Amendment No. 6 to Prospectus
Supplement dated March 27, 2014
(to Prospectus dated March 13, 2014)
  Filed pursuant to Rule 424(b)(5)
File No. 333-193336

 

ZION OIL & GAS, INC.

 

This Amendment No. 6 to Prospectus Supplement amends the Prospectus Supplement dated March 27, 2014 (“Original Prospectus Supplement”) as supplemented on May 30, 2014 (“Amendment No. 1 to Prospectus Supplement”), as supplemented on July 31, 2014 (“Amendment No. 2 to Prospectus Supplement”), as supplemented on January 13, 2015 (“Amendment No. 3 to Prospectus Supplement”), as supplemented on May 1, 2015 (“Amendment No. 4 to Prospectus Supplement”) and as supplemented on July 29, 2015 (“Amendment No. 5 to Prospectus Supplement”). This Amendment No. 6 to Prospectus Supplement should be read in conjunction with the Original Prospectus Supplement and the base Prospectus effective March 27, 2014 and Amendment No. 2. This Amendment No. 6 is incorporated by reference into the Original Prospectus Supplement.
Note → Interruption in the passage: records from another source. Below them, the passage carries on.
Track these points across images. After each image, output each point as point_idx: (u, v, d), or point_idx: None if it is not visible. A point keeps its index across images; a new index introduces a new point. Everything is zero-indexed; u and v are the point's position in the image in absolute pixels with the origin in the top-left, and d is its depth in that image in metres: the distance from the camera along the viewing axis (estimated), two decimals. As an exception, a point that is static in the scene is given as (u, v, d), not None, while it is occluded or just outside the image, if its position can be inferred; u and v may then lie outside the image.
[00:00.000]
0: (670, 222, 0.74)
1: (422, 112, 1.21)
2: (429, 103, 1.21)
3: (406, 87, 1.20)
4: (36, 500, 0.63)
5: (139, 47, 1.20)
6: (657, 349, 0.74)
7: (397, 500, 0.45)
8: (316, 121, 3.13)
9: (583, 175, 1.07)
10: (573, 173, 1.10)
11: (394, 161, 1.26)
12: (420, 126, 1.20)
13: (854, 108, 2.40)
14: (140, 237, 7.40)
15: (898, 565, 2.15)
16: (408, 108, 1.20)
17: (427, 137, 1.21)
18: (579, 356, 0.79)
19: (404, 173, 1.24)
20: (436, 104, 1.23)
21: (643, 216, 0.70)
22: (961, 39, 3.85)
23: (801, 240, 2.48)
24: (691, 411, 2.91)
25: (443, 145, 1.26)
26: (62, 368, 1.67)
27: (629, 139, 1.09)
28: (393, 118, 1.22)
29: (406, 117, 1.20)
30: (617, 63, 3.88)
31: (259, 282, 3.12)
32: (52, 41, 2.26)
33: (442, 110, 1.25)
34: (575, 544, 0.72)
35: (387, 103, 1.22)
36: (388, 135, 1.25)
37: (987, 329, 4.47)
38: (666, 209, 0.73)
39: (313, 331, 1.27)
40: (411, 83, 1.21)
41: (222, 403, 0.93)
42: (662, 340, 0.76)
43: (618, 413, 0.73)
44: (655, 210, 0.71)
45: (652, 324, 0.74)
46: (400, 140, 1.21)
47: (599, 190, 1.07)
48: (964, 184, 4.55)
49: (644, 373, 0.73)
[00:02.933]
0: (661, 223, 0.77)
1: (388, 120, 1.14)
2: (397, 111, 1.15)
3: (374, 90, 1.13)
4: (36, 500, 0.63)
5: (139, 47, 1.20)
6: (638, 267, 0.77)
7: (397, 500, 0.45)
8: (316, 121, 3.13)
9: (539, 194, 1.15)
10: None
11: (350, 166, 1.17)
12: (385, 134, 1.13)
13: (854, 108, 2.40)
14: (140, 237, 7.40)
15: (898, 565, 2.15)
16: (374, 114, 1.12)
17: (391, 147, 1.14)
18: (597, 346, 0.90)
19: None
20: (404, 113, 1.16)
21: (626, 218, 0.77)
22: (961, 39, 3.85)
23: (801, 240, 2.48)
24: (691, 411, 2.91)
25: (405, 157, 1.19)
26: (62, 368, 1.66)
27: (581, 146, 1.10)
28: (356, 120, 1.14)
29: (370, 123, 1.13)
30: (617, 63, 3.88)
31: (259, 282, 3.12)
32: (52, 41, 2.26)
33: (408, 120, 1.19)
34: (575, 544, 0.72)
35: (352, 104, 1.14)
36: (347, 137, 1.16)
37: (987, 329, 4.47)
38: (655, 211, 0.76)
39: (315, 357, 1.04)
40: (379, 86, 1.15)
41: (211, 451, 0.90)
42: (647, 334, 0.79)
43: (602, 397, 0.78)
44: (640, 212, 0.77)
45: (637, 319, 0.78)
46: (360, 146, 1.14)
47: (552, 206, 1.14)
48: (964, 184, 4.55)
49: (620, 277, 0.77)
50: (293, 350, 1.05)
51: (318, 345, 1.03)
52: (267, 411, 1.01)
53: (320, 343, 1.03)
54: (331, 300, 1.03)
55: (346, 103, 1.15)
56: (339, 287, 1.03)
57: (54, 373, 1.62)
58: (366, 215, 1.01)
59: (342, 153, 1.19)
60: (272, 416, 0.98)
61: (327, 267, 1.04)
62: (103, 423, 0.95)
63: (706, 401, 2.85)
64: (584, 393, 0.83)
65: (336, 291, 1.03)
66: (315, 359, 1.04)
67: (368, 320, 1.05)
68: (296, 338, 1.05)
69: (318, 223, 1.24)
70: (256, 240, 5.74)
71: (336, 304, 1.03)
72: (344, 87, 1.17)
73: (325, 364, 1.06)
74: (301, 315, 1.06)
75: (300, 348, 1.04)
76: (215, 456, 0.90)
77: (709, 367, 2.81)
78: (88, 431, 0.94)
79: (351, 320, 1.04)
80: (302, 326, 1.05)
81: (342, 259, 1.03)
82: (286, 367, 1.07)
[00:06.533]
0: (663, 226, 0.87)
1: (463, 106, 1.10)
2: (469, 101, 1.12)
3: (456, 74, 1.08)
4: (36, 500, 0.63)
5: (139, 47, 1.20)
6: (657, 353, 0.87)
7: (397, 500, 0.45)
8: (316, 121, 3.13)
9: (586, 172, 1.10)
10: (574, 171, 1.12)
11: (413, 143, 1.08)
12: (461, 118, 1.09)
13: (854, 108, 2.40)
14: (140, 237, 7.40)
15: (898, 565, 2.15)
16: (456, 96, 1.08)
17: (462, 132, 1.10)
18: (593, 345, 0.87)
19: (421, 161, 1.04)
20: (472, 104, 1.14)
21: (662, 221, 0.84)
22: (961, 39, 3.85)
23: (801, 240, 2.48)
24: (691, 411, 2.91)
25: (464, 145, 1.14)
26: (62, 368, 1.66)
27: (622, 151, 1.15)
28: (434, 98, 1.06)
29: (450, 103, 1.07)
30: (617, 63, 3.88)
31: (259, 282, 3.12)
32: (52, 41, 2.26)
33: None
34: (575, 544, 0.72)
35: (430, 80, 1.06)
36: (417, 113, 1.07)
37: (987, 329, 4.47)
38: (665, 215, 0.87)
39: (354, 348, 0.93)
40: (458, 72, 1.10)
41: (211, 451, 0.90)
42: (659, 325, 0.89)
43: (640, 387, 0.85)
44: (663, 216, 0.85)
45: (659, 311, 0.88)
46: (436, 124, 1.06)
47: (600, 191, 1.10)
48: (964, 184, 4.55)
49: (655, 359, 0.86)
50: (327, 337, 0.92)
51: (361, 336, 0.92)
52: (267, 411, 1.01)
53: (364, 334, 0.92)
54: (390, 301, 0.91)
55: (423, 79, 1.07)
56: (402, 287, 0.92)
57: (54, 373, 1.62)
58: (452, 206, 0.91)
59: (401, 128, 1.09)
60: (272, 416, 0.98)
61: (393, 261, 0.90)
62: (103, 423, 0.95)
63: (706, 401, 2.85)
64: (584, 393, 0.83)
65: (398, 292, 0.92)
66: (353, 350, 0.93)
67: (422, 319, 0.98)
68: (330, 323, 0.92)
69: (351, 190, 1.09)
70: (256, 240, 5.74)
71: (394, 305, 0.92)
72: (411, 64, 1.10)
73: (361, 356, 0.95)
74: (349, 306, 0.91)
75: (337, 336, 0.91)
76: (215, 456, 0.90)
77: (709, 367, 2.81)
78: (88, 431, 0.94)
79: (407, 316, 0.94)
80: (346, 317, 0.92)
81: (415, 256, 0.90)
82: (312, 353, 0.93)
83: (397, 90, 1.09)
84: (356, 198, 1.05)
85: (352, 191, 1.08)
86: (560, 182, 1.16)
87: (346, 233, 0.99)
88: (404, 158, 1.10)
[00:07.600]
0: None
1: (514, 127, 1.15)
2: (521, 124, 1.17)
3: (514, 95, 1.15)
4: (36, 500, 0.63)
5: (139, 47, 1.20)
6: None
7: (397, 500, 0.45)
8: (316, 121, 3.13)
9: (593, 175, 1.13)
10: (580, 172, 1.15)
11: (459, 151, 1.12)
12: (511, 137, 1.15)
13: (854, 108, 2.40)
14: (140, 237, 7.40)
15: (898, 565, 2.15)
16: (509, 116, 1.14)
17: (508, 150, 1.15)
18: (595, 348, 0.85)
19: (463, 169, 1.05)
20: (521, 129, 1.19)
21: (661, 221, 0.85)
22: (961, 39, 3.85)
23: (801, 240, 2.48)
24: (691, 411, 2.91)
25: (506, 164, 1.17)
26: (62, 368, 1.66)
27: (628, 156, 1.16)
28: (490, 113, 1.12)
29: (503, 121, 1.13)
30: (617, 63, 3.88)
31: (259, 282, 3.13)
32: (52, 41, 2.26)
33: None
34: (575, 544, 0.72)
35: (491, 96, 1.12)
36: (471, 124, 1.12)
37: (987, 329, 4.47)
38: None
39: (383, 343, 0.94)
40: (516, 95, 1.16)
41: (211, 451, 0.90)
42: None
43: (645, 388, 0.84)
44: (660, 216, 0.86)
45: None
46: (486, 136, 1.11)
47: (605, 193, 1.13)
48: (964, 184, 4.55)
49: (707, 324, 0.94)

This Amendment No. 6 is not complete without, and may not be delivered or utilized except in connection with, the Original Prospectus Supplement, including any amendments or supplements thereto.

 

Investing in our common stock is risky. See "Risk Factors" commencing at page S-12 of the Prospectus to read about the risks that you should consider before buying shares of our stock.

 

Neither the U.S. Securities and Exchange Commission nor any state securities commission has approved or disapproved of these securities or determined if the prospectus or any prospectus supplement is truthful or complete. Any representation to the contrary is a criminal offense.

 

Extended Unit Option under the Unit Program

 

Under our Dividend Reinvestment and Common Stock Purchase Plan (the “Plan”), our Unit Program continues with an extended Unit Option period, but otherwise the same Unit Program features, conditions and terms in the Prospectus Supplement and Amendment No. 2 apply.  We are offering under our Unit Program that began on February 2, 2015 under Amendment No. 3 to the Prospectus an extension of the Unit Option that is being extended from the current termination date of December 31, 2015 to a termination date of March 31, 2016. The Unit Option to purchase Units of our securities where each Unit (priced at $4.00) is comprised of one (1) share of Common Stock and three (3) Common Stock purchase warrants. Each warrant affords the investor or stockholder the opportunity to purchase one share of our Common Stock at a warrant exercise price of $1.00. Each of the three warrants per Unit will have different expiration dates that have been extended.

 

We have filed an application with NASDAQ to list the three warrants on the NASDAQ Global Market under the symbols “ZNWAB,” “ZNWAC,” and “ZNWAD;” however, no assurance can be provided that the warrants will be approved for listing on the NASDAQ Global Market.

 

All of the warrants will first become exercisable and tradable on May 2, 2016, which is the first trading day after the 31st day following the new Unit Option Termination Date (i.e., on March 31, 2016) and continue to be exercisable through May 2, 2017 for ZNWAB (1 year), May 2, 2018 for ZNWAC (2 years) and May 2, 2019 for ZNWAD (3 years), respectively, at a per share exercise price of $1.00. The Unit is priced at $4.00 and no change will be made to the warrant exercise price of $1.00 per share.

 

Accordingly, all references in the Original Prospectus Supplement and Amendment Nos. 1, 3, 4 and 5, concerning the Unit Options are hereby deleted and replaced with the extended Unit Option as described above. Except for the substitution of the extended Unit Option above, all other features, conditions and terms of the Plan remain unchanged.

 

The date of this Amendment No. 6 to Prospectus Supplement is December 28, 2015.